Con este antecedente, después de recibir la confirmación de sus técnicos de que el gobierno sirio usó gas sarín en el ataque a la población civil en el suburbio de Damasco, el Consejo de Seguridad por primera vez alcanzó un acuerdo sobre el tema sirio: en la madrugada del 28 de septiembre del 2013 sus quince miembros acordaron una resolución unánime que ordenaba al gobierno de Bashar al-Assad destruir su arsenal de armas químicas de destrucción masiva. El presidente Obama calificó la decisión como “una gran victoria de la comunidad internacional”, pero Philippe Bolopion, representante de la organización Human Rihts Watch (HRW) ante la ONU, afirmó que la resolución no hizo justicia a las víctimas del conflicto sirio. El acuerdo también condenó el ataque químico del 21 de agosto en Damasco, que violó normas internacionales, y pidió a los Estados miembros que se abstuvieran de prestar ayuda “a los actores no estatales” del conflicto sirio, es decir, a los grupos armados opositores.
Sin embargo, la lucha en Siria no se detuvo. Las fuerzas del gobierno y las de la oposición —provistas directa e indirectamente por varios países occidentales y del Oriente Medio— siguieron combatiendo y causando miles de nuevas víctimas y, hasta mediados del año 2017, más de cinco millones de refugiados que huyeron de la violencia.
════════════════
* _Objetivo de la tarea_
Transcribe literalmente la parte del fragmento que empieza con las palabras que contienen "Sin embargo, la" y termina con "de la violencia.".

* _Datos proporcionados_
════════════════
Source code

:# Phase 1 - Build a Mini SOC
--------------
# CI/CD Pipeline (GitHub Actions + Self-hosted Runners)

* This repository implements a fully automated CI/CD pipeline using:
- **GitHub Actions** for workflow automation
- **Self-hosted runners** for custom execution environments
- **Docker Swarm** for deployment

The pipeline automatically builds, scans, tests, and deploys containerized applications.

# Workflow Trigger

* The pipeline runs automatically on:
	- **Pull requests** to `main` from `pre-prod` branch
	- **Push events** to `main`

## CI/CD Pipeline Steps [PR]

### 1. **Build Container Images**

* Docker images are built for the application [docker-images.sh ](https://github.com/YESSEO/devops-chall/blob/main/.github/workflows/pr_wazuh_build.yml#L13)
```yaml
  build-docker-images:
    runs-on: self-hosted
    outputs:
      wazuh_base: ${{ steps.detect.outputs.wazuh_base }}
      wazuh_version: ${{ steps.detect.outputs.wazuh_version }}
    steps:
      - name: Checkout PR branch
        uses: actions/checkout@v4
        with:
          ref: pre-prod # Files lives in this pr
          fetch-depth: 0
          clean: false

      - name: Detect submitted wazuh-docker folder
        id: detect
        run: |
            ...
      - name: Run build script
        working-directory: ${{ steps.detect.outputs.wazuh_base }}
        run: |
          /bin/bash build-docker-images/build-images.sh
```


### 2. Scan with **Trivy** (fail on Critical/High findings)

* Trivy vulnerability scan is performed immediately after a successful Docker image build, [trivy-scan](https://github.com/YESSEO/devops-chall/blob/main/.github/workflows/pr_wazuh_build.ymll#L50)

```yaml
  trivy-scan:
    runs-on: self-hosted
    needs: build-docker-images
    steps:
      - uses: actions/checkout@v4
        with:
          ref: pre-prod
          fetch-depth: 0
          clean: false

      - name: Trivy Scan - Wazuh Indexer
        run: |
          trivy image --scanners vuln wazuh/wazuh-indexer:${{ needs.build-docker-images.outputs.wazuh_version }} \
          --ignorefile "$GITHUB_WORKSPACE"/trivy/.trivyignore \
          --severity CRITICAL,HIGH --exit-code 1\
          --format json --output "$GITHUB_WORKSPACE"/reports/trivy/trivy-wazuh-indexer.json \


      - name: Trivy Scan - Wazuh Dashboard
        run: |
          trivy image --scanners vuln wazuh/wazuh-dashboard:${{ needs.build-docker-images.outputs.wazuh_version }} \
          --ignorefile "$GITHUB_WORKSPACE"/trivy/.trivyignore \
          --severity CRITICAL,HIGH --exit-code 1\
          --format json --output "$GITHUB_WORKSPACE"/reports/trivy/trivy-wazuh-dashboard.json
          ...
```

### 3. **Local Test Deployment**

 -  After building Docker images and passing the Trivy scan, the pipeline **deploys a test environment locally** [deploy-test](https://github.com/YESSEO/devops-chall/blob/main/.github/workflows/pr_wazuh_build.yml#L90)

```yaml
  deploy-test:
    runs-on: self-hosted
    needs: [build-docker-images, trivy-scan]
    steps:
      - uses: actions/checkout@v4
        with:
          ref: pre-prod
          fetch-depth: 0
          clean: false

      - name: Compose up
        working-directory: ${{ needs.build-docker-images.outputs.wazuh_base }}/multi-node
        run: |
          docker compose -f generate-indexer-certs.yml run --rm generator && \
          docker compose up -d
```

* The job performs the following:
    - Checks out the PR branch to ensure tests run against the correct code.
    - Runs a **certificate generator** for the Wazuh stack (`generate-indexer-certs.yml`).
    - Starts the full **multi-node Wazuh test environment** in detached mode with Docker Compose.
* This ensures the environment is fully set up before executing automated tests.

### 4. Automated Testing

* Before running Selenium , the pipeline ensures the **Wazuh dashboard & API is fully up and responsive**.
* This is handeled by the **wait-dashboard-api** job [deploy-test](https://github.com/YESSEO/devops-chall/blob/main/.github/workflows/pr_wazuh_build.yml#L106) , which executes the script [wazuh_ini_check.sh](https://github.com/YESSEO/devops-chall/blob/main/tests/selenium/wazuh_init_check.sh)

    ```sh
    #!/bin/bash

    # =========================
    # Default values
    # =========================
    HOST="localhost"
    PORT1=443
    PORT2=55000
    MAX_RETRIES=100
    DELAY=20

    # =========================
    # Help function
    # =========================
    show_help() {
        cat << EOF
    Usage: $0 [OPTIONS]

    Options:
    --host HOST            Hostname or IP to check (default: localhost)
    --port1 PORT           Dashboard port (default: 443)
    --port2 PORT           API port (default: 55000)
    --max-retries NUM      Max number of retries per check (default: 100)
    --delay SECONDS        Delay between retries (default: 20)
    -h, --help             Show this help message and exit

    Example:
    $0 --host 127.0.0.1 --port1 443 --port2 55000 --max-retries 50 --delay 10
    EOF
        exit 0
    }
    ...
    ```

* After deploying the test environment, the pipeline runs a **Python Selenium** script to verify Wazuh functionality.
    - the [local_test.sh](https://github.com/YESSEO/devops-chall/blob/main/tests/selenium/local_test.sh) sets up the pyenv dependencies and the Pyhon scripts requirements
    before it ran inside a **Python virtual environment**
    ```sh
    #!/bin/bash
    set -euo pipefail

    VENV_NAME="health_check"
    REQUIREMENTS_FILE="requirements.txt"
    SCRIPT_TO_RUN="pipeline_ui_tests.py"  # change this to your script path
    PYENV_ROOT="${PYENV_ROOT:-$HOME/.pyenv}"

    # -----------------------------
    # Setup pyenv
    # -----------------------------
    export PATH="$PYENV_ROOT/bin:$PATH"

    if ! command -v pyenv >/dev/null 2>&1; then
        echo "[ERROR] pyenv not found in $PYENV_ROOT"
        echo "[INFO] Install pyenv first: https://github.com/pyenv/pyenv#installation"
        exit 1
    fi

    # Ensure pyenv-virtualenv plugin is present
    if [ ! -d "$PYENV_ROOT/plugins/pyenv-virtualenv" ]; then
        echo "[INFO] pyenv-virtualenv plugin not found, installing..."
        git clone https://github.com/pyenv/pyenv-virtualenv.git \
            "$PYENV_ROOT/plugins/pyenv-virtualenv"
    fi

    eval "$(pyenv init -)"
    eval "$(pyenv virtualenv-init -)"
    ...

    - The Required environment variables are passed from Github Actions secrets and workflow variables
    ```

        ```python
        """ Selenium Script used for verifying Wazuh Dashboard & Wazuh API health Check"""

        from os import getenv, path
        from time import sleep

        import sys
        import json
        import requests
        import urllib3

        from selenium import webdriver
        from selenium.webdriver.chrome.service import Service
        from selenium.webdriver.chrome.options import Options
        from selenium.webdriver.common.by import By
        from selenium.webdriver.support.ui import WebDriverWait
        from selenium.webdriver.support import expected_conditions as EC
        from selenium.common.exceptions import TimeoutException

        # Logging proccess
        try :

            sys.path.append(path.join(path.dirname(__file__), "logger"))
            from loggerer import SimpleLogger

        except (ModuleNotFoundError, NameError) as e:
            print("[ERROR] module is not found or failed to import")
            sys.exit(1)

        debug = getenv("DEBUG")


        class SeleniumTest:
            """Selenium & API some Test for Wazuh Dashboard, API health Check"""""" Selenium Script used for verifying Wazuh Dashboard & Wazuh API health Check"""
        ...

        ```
════════════════
* _Solución del ejercicio_
Sin embargo, la lucha en Siria no se detuvo. Las fuerzas del gobierno y las de la oposición —provistas directa e indirectamente por varios países occidentales y del Oriente Medio— siguieron combatiendo y causando miles de nuevas víctimas y, hasta mediados del año 2017, más de cinco millones de refugiados que huyeron de la violencia.